A Virginia strangulation charge under Va. Code §18.2-51.6 is considered a violent crime and is a very serious offense. This is defined under Va. Code 18.2-51.6 as the knowingly, intentionally, and unlawfully (without consent) stopping the blood circulation or respiration by applying the pressure to the neck which causes a wound or bodily injury.
Proving a Strangulation Charge
To convict the Prosecutor must prove that the offender:
- Knowingly, intentionally and without consent
- Stops blood circulation or respiration
- By applying pressure to someone’s neck
- Causing wounding or bodily injury (generally interpreted to mean visible injuries).
Knowingly and Intentionally: The Prosecutor must prove that the offender knowingly and intentionally placed pressure to the neck of the victim AND that pressure stopped the blood circulation or respiration.
Without consent: The Prosecutor must prove that the pressure to the neck was not consensual to convict an offender of a strangulation charge.
Stopping Blood Circulation or Respiration: There must be proof that the offender stopped blood circulation or respiration of the victim by applying pressure to the neck.
Causing Wounding or Bodily Injury: There must be SOME physical injury to the victim to convict.

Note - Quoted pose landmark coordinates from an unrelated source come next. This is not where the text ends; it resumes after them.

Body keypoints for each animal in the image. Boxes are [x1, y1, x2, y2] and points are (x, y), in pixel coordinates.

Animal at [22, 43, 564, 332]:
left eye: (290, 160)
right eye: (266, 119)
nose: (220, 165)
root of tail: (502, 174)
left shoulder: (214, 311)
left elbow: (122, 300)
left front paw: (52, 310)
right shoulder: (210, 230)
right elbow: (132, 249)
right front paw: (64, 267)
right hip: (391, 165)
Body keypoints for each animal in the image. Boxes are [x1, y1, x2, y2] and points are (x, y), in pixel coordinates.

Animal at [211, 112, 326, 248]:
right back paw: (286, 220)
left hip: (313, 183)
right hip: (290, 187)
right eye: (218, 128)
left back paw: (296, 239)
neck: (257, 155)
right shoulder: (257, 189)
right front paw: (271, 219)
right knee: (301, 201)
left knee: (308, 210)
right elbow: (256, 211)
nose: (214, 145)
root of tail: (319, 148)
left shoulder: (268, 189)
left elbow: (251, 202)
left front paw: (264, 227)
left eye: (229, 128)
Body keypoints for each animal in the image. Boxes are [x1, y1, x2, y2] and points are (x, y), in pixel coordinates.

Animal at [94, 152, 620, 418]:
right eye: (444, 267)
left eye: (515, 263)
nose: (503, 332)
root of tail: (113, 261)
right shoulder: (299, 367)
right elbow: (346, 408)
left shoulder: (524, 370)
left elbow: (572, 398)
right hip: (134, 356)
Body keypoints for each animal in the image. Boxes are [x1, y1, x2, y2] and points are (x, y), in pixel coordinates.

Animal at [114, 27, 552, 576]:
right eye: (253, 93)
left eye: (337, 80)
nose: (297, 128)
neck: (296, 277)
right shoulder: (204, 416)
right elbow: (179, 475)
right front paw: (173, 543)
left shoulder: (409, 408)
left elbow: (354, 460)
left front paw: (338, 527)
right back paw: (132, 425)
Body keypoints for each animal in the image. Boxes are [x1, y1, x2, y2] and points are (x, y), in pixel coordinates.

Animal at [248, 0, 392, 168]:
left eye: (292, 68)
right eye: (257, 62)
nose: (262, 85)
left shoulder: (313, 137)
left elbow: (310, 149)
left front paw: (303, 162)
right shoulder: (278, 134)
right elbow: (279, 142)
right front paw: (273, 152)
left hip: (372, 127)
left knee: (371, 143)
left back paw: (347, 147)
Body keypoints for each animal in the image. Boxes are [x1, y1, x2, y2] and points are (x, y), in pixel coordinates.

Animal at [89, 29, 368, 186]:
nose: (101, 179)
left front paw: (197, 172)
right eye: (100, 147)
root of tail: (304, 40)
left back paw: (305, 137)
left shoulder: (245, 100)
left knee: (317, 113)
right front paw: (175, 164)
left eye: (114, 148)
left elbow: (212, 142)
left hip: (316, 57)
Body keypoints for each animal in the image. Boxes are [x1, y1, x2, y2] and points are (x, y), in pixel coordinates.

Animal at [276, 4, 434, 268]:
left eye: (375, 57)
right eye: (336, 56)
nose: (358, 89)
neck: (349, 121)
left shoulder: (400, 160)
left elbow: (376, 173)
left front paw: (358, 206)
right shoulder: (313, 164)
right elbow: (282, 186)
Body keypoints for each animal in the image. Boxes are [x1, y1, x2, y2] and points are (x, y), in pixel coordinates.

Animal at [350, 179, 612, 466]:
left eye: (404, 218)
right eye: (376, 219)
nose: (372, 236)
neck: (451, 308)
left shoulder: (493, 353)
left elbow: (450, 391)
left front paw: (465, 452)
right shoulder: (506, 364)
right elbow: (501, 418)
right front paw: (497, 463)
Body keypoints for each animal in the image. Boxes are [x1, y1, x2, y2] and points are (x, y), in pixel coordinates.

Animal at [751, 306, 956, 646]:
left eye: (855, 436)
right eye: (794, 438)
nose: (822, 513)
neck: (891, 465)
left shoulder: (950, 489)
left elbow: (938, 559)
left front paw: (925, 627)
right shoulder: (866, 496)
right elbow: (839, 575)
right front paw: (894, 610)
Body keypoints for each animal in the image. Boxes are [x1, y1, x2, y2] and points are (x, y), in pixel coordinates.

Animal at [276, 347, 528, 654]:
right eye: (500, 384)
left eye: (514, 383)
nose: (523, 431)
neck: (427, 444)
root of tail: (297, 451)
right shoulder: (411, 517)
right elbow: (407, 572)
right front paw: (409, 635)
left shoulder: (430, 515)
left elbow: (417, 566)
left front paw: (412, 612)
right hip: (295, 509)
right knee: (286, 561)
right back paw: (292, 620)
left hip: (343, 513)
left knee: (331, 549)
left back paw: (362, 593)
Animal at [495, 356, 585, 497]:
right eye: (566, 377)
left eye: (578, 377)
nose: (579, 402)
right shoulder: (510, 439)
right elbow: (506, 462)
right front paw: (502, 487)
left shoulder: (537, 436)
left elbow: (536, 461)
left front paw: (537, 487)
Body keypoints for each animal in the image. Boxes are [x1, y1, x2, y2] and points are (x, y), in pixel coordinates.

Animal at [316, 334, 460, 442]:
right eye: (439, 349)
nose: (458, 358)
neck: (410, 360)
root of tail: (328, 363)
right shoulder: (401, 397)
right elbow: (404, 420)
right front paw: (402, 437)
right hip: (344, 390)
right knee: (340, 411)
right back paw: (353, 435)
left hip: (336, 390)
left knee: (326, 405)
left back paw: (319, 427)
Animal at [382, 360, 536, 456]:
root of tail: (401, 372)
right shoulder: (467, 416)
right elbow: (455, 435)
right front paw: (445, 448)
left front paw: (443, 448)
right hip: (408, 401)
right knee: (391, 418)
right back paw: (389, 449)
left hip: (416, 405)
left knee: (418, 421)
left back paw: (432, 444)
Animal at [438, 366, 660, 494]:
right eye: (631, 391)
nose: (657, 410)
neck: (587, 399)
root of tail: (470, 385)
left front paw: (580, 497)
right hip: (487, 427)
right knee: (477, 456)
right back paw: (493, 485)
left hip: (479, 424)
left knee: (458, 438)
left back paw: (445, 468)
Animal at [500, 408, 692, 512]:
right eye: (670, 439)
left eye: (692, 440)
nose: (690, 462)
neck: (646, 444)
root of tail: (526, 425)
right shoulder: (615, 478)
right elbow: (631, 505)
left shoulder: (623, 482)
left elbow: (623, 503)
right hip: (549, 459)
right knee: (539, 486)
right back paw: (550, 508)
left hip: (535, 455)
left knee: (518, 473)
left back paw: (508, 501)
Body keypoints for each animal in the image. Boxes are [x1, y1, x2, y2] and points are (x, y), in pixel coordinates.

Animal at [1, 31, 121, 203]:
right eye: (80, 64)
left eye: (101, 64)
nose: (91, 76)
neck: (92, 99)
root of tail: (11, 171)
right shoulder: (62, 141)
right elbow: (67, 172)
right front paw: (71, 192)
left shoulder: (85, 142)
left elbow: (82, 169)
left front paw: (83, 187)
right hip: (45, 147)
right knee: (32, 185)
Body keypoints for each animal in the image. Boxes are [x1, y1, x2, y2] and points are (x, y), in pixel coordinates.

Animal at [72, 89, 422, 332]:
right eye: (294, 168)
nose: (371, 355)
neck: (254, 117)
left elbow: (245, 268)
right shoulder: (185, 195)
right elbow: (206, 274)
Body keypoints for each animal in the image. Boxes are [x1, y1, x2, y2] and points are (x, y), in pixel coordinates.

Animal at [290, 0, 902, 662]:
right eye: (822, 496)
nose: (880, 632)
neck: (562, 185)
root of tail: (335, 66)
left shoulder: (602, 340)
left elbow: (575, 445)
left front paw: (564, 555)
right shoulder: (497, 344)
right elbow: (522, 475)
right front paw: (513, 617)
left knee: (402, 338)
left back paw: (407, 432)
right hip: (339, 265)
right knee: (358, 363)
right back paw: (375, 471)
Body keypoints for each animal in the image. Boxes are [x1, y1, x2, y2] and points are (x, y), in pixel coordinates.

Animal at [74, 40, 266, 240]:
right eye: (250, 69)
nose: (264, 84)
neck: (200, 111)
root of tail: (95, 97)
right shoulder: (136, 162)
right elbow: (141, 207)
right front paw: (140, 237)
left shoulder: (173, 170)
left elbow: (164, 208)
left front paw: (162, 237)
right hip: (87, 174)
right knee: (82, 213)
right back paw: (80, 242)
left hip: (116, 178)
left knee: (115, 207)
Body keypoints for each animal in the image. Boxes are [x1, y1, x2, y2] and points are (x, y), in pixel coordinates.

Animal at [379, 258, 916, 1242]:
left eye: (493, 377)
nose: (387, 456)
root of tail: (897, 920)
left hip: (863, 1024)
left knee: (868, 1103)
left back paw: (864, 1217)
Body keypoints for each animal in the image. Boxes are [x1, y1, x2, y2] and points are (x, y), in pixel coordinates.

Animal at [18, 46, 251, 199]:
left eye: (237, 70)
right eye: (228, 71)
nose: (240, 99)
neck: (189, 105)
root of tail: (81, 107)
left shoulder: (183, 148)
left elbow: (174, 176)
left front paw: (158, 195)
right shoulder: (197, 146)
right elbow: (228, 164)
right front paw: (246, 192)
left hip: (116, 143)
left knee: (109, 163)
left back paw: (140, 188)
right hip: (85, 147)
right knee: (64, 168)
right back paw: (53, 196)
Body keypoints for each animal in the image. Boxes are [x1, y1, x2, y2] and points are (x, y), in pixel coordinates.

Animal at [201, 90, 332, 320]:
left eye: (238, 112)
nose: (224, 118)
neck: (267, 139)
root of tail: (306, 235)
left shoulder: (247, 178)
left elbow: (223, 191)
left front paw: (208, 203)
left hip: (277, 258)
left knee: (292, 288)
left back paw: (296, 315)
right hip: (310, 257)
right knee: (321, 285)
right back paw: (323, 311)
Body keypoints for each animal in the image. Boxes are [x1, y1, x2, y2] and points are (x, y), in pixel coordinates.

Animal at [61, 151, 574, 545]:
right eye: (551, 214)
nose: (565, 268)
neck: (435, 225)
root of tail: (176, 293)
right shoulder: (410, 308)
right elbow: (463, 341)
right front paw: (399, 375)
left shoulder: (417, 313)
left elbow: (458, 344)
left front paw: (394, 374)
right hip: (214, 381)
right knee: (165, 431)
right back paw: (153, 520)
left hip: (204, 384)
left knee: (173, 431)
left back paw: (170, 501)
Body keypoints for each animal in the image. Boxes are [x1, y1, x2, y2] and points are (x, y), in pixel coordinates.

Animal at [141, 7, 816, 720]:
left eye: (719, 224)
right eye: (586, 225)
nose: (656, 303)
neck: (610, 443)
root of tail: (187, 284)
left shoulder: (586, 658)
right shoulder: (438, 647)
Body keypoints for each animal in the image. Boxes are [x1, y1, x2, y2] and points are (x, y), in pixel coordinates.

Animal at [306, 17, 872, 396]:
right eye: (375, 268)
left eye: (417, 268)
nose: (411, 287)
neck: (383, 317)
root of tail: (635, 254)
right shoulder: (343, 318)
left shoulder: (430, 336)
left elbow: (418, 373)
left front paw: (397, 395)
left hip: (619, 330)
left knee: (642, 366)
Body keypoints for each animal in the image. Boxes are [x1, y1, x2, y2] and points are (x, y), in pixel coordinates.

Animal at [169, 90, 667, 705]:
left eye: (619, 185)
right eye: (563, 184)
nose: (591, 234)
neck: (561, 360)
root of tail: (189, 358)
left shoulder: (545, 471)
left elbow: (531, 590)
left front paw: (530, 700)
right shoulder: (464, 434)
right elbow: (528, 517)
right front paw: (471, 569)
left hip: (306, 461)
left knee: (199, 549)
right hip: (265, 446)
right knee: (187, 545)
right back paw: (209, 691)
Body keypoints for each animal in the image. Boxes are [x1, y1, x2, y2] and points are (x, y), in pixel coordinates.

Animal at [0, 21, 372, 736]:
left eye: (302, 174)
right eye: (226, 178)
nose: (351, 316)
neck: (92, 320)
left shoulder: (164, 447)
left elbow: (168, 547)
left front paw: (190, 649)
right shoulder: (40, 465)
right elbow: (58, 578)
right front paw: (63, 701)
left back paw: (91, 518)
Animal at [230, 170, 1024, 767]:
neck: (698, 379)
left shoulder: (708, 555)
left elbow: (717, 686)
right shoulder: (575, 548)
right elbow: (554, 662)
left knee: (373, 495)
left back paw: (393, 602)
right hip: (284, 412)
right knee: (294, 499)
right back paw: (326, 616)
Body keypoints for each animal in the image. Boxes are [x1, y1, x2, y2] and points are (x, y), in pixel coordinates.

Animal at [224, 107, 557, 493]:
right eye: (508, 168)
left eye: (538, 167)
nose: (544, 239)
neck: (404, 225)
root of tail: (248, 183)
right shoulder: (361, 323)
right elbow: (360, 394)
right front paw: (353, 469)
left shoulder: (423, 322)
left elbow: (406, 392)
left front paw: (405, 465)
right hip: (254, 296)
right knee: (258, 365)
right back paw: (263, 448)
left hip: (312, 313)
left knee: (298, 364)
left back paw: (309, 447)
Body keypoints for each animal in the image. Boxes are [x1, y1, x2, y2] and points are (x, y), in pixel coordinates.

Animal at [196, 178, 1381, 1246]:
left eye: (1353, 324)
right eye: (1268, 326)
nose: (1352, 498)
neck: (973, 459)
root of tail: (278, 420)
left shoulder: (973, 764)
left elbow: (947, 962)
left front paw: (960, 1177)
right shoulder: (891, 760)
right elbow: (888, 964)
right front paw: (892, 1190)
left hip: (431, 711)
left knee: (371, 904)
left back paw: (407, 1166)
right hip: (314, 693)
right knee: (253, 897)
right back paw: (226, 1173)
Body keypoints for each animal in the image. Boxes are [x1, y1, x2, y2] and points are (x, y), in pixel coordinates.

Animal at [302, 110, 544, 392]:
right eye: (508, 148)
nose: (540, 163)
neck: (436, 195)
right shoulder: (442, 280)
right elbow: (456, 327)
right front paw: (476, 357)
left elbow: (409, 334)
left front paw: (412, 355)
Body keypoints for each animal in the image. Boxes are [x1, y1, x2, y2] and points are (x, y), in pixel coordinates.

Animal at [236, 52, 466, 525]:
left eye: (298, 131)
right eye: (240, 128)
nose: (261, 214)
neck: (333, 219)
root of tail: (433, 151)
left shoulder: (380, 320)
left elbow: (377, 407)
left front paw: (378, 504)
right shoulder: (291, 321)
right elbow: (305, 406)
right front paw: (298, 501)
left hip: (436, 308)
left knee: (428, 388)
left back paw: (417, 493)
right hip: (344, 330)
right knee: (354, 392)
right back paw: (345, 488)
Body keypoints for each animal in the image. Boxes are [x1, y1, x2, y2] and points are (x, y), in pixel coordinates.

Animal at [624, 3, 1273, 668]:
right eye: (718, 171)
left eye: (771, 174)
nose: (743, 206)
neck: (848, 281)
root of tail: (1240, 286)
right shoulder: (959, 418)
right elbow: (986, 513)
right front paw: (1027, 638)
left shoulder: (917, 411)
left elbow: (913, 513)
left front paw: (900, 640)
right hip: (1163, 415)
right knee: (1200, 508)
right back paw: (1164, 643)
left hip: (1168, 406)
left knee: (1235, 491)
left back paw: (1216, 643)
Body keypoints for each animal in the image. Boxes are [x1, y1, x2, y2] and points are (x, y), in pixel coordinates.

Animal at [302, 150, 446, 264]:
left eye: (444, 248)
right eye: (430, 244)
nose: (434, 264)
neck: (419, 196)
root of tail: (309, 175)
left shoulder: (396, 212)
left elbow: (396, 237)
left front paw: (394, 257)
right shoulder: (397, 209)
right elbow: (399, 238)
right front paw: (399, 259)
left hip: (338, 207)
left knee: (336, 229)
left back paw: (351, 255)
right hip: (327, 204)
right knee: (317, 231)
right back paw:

However, the injury does not have to be permanent or significant to convict.
This is a class Class 6 Felony.
- It is punished with 1-5 years in prison and
- a fine up to $2,500.
- It can also be punished with up to 12 months in jail and a fine of up $2,500
Virginia Code 18.2-51.6. Strangulation of another; penalty.Any person who, without consent, impedes the blood circulation or respiration of another person by knowingly, intentionally, and unlawfully applying pressure to the neck of such person resulting in the wounding or bodily injury of such person is guilty of strangulation, a Class 6 felony.